Ces rencontres et coups de cœur en entraînent toujours d’autres, sur des références communes, comme le lien noué peu à peu avec Philippe Nolde. Maintenant installé à Peyzac-le-Moustier, après avoir notamment accompagné des photographes internationaux à la Maison Européenne de la Photographie, il a constitué une formidable collection privée de photos stéréoscopiques, que la galerie expose cet été. Cet expert interviendra aussi lors d’une conférence consacrée au lien entre tourisme et photographie. « De la grotte des Combarelles, où l’on voit déjà cette tentative de reproduire le mouvement, jusqu’à “Avatar” de Cameron, on mesure le désir humain de s’inscrire dans l’image, » rappelle Diane. Sans oublier Lascaux 3D qui prendra bientôt le relais de l’exposition itinérante des fac-similés de la célèbre grotte dans le monde.
Itinéraires de l’œil : photographies stéréoscopiques en 3D
C’est une collection privée de visionneuses et de photographies en stéréoscopie des années 1960/1970 qui aurait pu rester sagement à l’abri des regards. Ces objets colorés permettent de voir en relief des fiches diapositives représentant des régions, des monuments et châteaux, des paysages, des villages… L’Atelier a imaginé un accrochage résolument “Pop” de cette époque pour raviver nos souvenirs, en y ajoutant les ancêtres du procédé, plaques de verre et flip books. Les visionneuses en plastique et les planches stéréoscopiques composent sur les murs de la galerie un itinéraire imaginaire qui revisite cette pratique désuète avec ce qu’il faut de nostalgie dans la composition créative. L’exposition souligne la banalisation de la photographie couleur qui immortalise le temps des vacances, en instantané ou en pose très étudiée, dans des lieux “remarquables” d’un tourisme toujours plus populaire. Et la grotte de Lascaux n’était pas le moindre de ces sites, jusqu’à sa fermeture, en 1963.
L’exposition interactive permet à chacun de s’approprier ses sujets préférés, ses madeleines de Proust, pour faire remonter des émotions d’enfance en relief ou créer des surprises. Un ensemble de photographies couleur, projeté en permanence, accompagne la visite. Et en marge de ces “Itinéraires de l’œil”, Diane Ducruet présente un nouveau travail autour du portrait, en résonance avec ces images en 3D, des photos anaglyphes qui reprennent ce procédé.
• L’Atelier, Studio photo, place d’Armes, du 17 juillet au 30 septembre 2021, mercredis, vendredis et samedis de 16h à 19h30.

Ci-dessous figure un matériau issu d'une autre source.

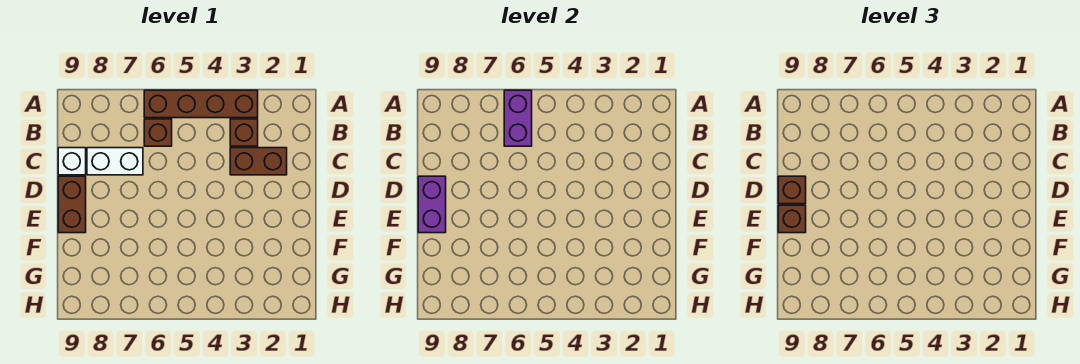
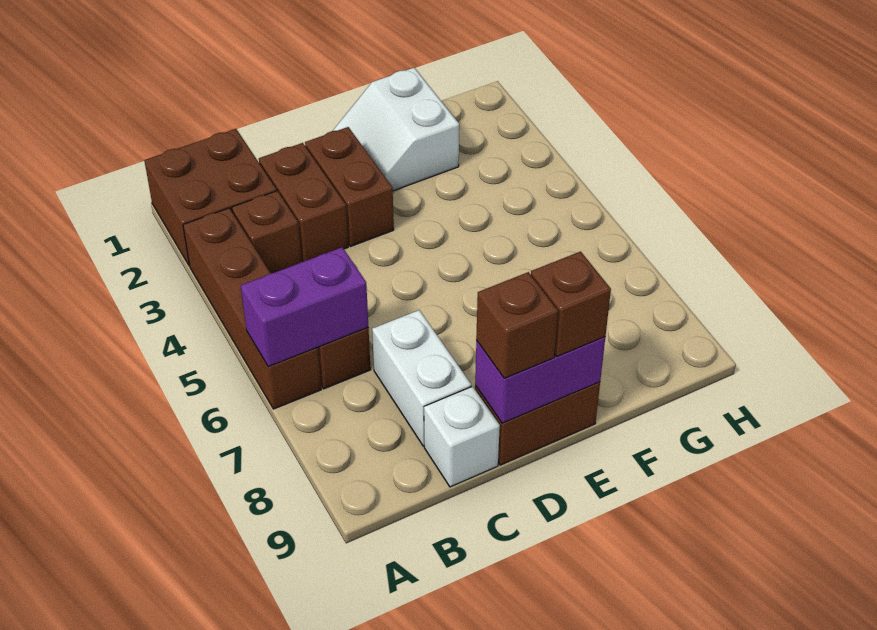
none -> brown 2x2 brick [144,129,277,266]
none -> brown 1x2 brick [305,127,394,246]
none -> white 2x2 slope [333,68,459,191]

Encore un autre morceau de vie !
De retour en France, classée senior dans son métier du haut de sa petite quarantaine, Diane n’a pas retrouvé de poste en agence photo : le rapport à l’image, d’un point de vue commercial, a explosé et la profession est exsangue, balayée des budgets com. « Je me suis alors orientée vers un métier improbable : la pré-normalisation packaging industriel. Il fallait aussi être trilingue, alors j’ai tenté la découverte de cet univers un peu poussiéreux dont je pressentais le potentiel d’évolution. Et c’est en effet passionnant, basé sur l’échange de savoir-faire, leur mise en collaboration et leur pérennité, la patrimonialisation sous forme de documents pour une distribution dans le monde entier. » Ce travail pour de grands verriers européens concerne le conditionnement liquide, qu’il s’agisse de boissons (vins, champagne, soda, bière), de pharmacie, de cosmétique… « Nous travaillons ainsi avec de prestigieux groupes de parfumerie, de Chanel à L’Oréal, avec un formidable développement depuis huit ans. »
Et tout ça depuis Montignac, le siège de Cetie étant basé à Paris. « J’ai mis en place des outils collaboratifs, un extranet. Nous sommes désormais plus visibles et nous nous ouvrons même à des missions de R&D, avec des bagues interchangeables pour passer de la pompe sertie à la pompe vissée dans un parti pris développement durable, afin de créer des moules pour des flacons interchangeables ou réutilisables. » Voilà l’emploi à 80 % de Diane… qui travaille bien sûr à plus de 100 % pour mener à bien tout ce qu’elle entreprend à l’Atelier.